In addition to accepting works of poetry, fiction, and nonfiction for General Submissions starting September 1, Indiana Review is calling for submissions to our SOUNDSCAPES FOLIO.

For so many of us, the idea of place is a complicated one. The occupation of space is contested, both in the physical world and in the mind. We’d like to hear you give voice to the places most difficult and dear to you. How can sound help us define a space?

For a special folio in our Summer 2020 issue, we’re calling for short stories, poems, and essays that invoke sound and place. Send us your characters who make music, or just plain noise. Make us understand a world through its sounds. Is there an important difference between natural and man-made noise? What are the sounds that invoke home, invoke you? We like weird noises, hybrid genres, thought experiments on the relationship between sound and space–we want writing that makes us hear in unexpected ways. This is your sounding board. Make some noise.

SOUNDSCAPES FOLIO SUBMISSION GUIDELINES:

General and Special Folio Submissions are open from SEPTEMBER 1 until OCTOBER 31 (11:59 p.m. EST). We will only accept submissions during this submission window.

There is a $3.00 reading fee for all non-subscribing submitters.

To be considered for publication in our Special Folio, please be sure to select “SOUNDSCAPES Folio – appropriate genre” when submitting.

You may only submit to ONE of the following: General Submissions or the Special Folio. 

Stories & Nonfiction: We consider prose of up to 8,000 words in length, and we prefer manuscripts that are double-spaced in 12-point font with numbered pages. Submissions should be formatted as .doc files.

Poems: Send only 3-6 poems per submission. Do not send more than 4 poems if longer than 3 pages each.

Translations: We welcome translations across genres.
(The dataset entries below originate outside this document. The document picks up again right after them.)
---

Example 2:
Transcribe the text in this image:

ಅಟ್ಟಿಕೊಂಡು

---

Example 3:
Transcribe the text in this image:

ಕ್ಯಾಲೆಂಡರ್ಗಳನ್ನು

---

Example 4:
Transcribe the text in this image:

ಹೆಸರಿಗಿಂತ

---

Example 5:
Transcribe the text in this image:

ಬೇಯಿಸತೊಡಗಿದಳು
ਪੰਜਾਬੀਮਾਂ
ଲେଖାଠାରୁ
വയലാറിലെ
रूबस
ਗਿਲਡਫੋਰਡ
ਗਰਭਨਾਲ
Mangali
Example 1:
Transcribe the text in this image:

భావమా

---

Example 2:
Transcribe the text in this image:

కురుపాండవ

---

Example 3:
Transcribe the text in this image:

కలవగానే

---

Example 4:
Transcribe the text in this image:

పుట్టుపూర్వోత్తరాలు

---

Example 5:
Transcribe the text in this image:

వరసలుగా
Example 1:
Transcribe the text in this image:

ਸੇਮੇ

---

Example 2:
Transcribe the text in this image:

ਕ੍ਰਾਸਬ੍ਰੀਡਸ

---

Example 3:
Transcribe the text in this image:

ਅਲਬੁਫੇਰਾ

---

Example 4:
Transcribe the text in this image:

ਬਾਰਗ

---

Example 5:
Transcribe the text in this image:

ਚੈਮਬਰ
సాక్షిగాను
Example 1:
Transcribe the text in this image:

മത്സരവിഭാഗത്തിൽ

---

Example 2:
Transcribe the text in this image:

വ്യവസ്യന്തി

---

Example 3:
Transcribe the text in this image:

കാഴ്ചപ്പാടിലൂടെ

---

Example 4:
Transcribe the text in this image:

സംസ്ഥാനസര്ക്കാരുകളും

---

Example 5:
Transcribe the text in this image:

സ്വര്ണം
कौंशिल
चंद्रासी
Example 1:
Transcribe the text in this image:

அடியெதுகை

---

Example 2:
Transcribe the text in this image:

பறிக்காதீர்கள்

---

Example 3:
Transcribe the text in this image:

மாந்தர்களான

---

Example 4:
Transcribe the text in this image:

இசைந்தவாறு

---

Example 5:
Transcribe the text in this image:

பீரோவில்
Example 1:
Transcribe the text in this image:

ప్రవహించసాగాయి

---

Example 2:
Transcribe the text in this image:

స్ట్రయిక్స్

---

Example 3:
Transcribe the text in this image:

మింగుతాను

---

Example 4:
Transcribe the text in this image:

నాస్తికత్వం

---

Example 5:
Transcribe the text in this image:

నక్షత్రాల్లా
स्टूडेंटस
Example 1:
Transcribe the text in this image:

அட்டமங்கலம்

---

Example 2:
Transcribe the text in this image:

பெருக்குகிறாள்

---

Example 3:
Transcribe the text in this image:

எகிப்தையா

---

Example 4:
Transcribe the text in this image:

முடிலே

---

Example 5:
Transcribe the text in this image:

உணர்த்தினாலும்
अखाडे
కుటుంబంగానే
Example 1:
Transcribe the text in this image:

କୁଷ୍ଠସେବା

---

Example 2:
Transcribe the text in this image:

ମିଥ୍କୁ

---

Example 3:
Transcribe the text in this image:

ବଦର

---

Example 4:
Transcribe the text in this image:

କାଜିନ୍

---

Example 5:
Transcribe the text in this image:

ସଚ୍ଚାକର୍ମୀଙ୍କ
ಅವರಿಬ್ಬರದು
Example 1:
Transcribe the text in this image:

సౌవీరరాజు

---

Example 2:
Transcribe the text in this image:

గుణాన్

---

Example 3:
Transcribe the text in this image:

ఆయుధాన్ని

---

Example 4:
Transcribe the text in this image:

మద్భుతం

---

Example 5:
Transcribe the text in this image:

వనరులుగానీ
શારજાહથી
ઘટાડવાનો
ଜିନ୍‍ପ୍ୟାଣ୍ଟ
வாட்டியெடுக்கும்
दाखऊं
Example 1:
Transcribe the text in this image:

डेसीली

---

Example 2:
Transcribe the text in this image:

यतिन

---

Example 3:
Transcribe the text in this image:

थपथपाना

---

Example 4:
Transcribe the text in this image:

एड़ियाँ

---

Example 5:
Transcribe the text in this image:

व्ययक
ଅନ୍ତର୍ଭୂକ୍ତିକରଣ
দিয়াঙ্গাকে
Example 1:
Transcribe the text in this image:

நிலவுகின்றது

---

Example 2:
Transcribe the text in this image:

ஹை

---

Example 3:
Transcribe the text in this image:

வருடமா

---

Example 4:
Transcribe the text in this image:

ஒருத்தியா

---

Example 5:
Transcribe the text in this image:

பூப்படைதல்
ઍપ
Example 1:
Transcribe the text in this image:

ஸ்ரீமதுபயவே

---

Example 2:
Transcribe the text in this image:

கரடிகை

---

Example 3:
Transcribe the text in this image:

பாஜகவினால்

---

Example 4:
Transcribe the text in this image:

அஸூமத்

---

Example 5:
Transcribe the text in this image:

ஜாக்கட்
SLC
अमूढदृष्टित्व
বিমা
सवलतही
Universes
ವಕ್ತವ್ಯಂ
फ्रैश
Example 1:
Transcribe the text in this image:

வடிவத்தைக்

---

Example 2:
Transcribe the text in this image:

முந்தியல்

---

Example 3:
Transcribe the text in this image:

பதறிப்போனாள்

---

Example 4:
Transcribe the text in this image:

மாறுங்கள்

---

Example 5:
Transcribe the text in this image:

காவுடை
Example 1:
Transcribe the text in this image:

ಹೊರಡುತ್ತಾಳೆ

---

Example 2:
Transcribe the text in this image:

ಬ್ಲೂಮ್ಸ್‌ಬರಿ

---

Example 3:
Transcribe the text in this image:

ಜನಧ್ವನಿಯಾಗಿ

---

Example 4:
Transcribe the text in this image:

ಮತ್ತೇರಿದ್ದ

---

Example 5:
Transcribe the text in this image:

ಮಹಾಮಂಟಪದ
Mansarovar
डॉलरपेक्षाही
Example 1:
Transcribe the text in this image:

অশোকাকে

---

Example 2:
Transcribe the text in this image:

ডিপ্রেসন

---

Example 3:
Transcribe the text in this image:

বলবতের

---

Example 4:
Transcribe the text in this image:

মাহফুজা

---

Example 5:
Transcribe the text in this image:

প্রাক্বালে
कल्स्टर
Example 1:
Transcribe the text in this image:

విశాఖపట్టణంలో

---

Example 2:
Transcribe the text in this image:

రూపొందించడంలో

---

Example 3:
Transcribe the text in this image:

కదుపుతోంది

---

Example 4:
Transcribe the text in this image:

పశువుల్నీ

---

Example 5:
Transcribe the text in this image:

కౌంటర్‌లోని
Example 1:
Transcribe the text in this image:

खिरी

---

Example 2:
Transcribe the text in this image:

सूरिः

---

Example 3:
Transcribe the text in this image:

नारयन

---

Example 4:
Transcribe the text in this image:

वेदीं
Please ensure you have the rights to the translated piece prior to submitting.

If you have been published in IR, please wait two years before submitting again.

All submitted work must be previously unpublished, which includes works posted to personal blogs, online journals or magazines, or any part of a thesis or dissertation that has been published electronically.

IR cannot consider work (other than book reviews, author interviews, or blog posts) from anyone currently or recently affiliated with Indiana University, which includes those who have studied at or worked for Indiana University within the past 4 years.